About this exercise
Gather every line below that contains the word "your".

Records provided Block Start

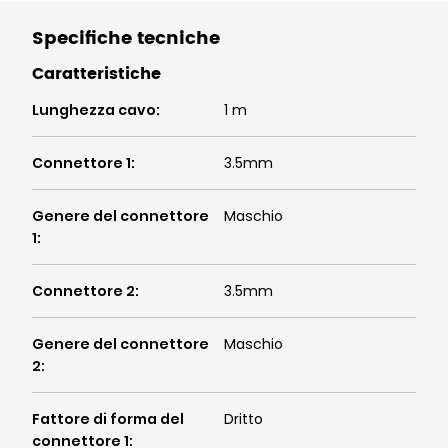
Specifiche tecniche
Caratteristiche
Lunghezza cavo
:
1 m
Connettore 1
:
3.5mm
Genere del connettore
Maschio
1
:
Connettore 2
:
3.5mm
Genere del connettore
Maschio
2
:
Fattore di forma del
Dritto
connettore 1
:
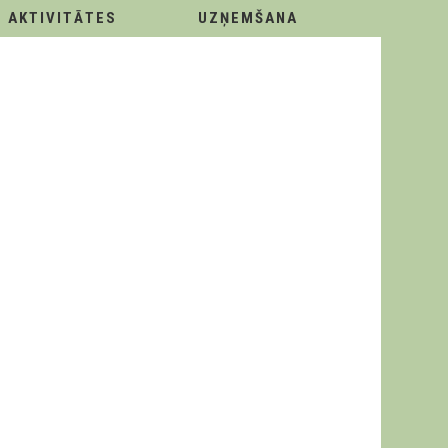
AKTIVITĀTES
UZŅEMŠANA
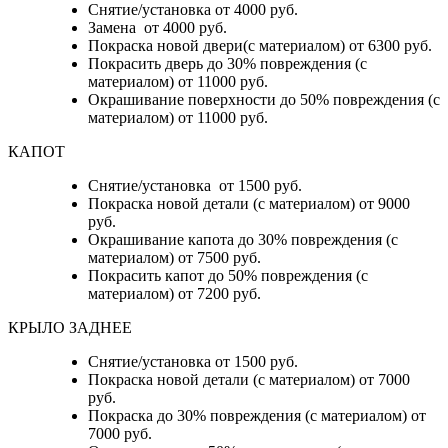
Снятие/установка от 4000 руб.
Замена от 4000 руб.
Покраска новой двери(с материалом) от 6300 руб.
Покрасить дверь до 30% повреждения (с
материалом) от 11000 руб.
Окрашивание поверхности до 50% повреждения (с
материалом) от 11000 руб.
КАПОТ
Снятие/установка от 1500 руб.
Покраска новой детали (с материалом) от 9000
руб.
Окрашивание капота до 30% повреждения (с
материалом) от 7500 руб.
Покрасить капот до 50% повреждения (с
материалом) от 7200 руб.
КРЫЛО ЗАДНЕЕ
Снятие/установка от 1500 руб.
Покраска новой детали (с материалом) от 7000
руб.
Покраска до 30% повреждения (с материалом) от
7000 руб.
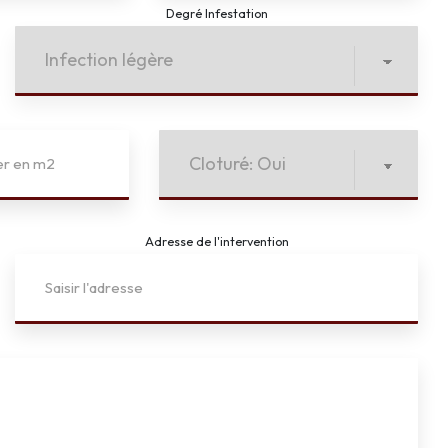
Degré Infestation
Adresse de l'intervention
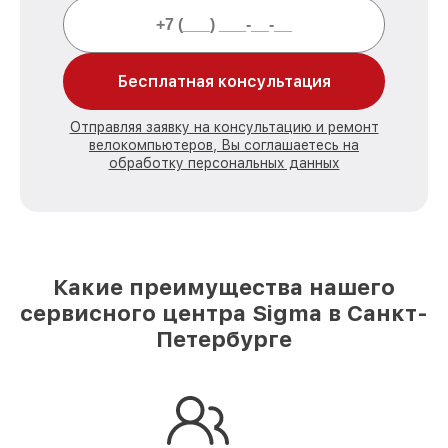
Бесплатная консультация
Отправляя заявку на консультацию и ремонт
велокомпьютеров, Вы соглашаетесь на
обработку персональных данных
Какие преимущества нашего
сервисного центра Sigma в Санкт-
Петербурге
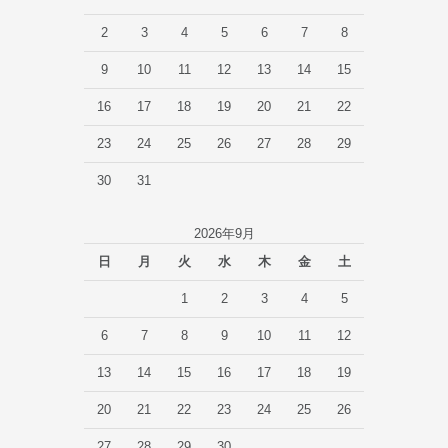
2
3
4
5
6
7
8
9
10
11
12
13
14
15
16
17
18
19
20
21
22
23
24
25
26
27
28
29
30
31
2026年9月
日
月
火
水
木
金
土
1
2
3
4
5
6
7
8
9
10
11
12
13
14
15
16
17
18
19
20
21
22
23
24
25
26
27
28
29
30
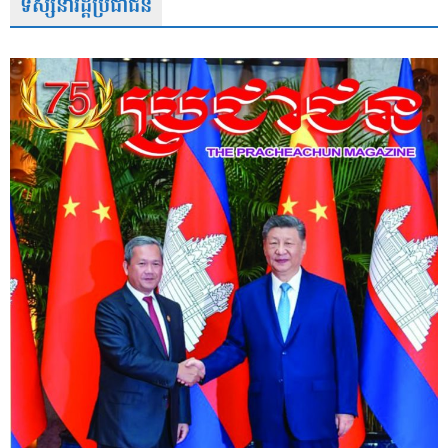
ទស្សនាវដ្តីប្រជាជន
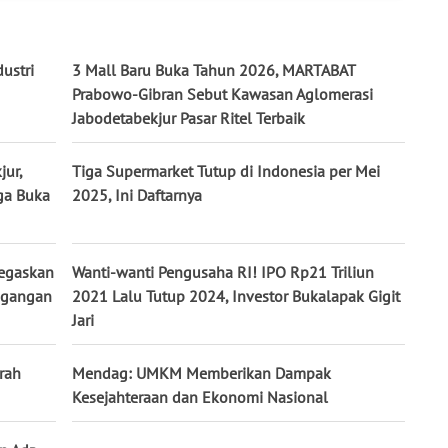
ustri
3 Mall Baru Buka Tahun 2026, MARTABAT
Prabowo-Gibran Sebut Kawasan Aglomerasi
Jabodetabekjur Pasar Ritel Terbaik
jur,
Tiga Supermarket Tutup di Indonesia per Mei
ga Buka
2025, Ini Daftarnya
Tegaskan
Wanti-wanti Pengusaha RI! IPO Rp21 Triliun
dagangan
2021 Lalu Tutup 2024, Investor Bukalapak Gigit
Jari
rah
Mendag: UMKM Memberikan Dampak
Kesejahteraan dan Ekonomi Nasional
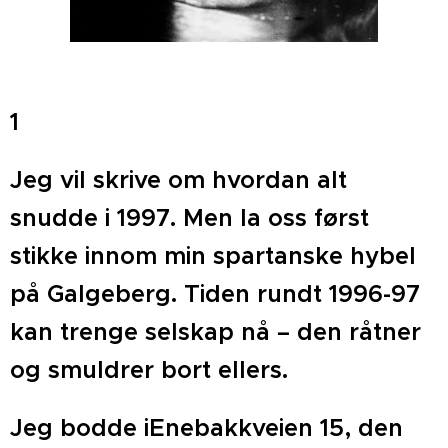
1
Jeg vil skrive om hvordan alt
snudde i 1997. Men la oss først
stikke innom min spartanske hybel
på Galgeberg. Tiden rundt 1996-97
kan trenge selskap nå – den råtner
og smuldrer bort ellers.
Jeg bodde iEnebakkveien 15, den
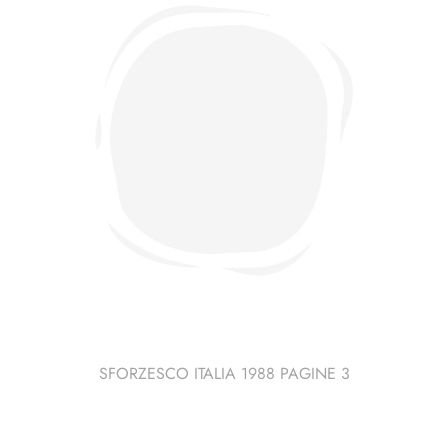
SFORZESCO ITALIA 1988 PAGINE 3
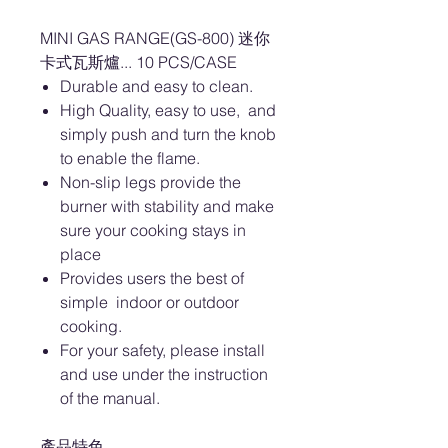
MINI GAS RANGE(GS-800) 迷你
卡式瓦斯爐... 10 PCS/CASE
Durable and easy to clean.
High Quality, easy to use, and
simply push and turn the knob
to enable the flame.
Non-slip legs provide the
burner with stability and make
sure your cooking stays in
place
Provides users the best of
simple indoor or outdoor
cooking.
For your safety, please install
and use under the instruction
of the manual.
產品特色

Records provided Block End
Records provided Block Start

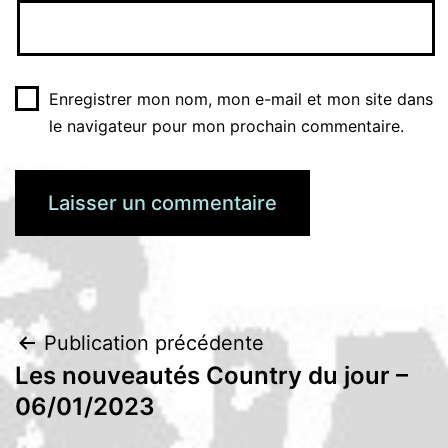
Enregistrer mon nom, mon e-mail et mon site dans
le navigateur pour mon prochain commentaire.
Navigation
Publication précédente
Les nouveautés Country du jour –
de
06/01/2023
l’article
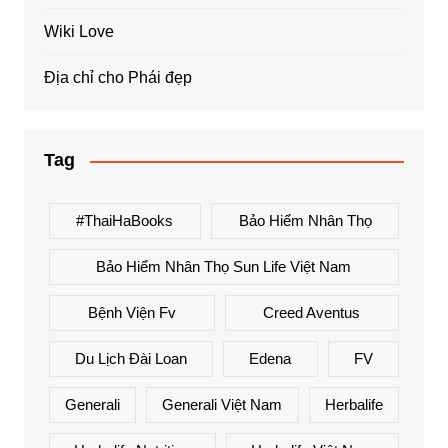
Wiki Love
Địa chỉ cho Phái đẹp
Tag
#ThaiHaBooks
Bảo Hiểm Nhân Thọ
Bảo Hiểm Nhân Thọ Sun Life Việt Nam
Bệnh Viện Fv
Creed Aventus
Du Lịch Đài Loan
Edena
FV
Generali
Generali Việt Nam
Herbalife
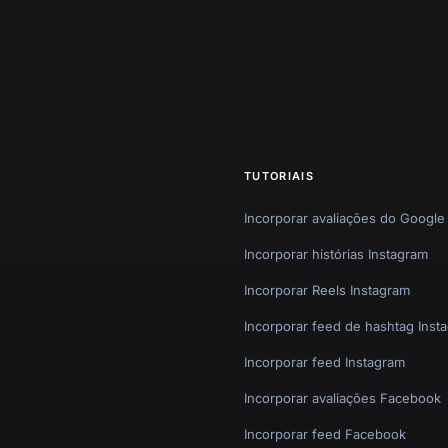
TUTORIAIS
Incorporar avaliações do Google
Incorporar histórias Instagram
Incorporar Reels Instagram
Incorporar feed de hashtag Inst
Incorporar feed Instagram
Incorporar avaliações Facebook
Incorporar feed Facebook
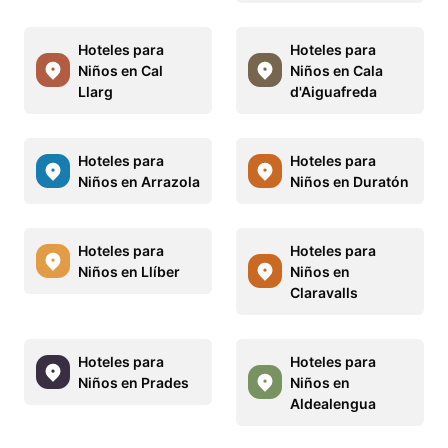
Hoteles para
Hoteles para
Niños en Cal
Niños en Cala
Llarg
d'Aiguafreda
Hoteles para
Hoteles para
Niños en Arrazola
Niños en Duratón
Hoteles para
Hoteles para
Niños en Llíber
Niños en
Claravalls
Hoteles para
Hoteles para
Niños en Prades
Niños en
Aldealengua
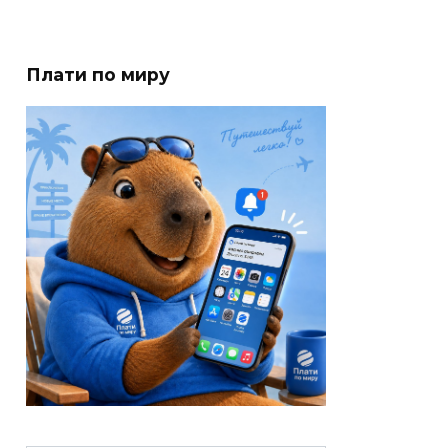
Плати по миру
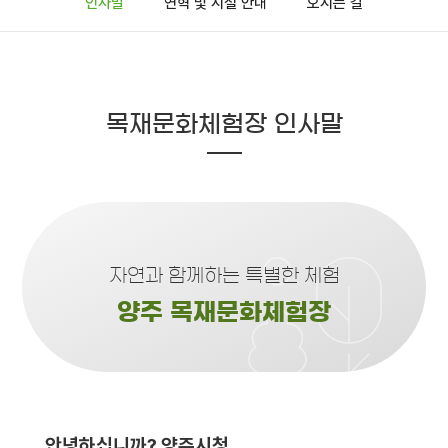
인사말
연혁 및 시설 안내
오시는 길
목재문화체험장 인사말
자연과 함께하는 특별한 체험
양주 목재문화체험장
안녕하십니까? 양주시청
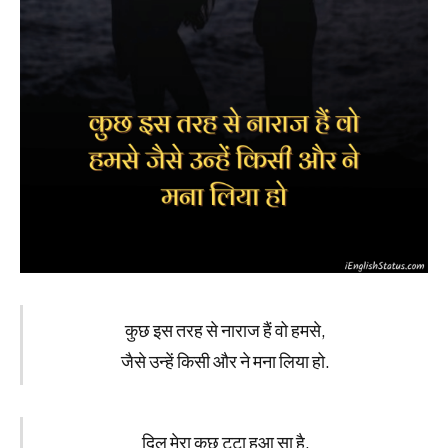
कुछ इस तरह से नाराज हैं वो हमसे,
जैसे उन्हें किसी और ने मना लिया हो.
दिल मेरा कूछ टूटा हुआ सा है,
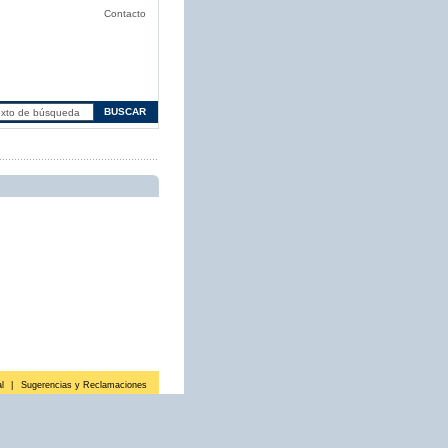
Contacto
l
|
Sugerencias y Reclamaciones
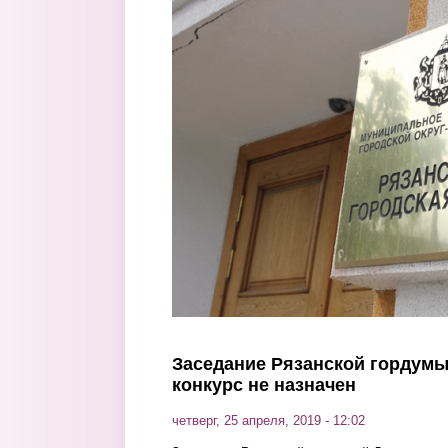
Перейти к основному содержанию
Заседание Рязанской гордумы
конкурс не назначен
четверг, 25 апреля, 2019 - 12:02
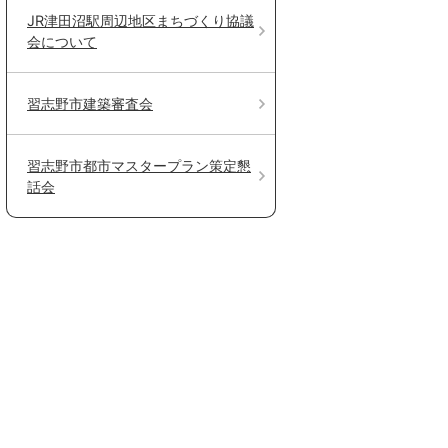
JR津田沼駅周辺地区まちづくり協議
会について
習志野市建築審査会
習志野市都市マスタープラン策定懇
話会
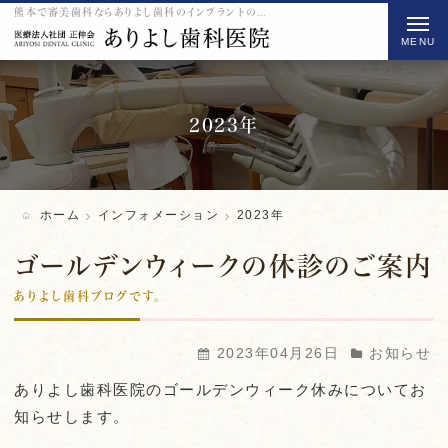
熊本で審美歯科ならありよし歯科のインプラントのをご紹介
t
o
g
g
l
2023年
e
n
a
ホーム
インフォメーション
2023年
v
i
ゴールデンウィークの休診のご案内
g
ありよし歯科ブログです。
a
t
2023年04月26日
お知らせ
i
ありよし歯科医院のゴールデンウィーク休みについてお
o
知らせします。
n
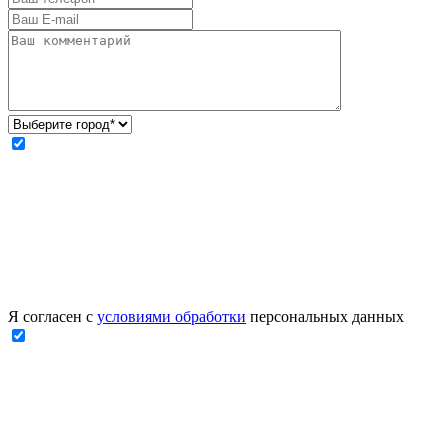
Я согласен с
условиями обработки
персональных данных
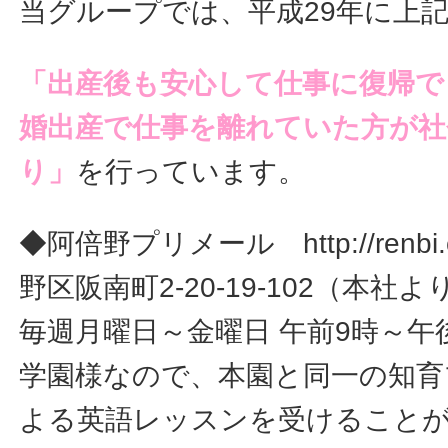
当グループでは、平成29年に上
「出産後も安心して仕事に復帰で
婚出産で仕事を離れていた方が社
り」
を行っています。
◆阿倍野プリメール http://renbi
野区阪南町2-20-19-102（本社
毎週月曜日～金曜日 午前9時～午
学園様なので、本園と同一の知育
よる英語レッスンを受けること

Records provided Block End

Reply to the task
sure your cooking stays in
For your safety, please install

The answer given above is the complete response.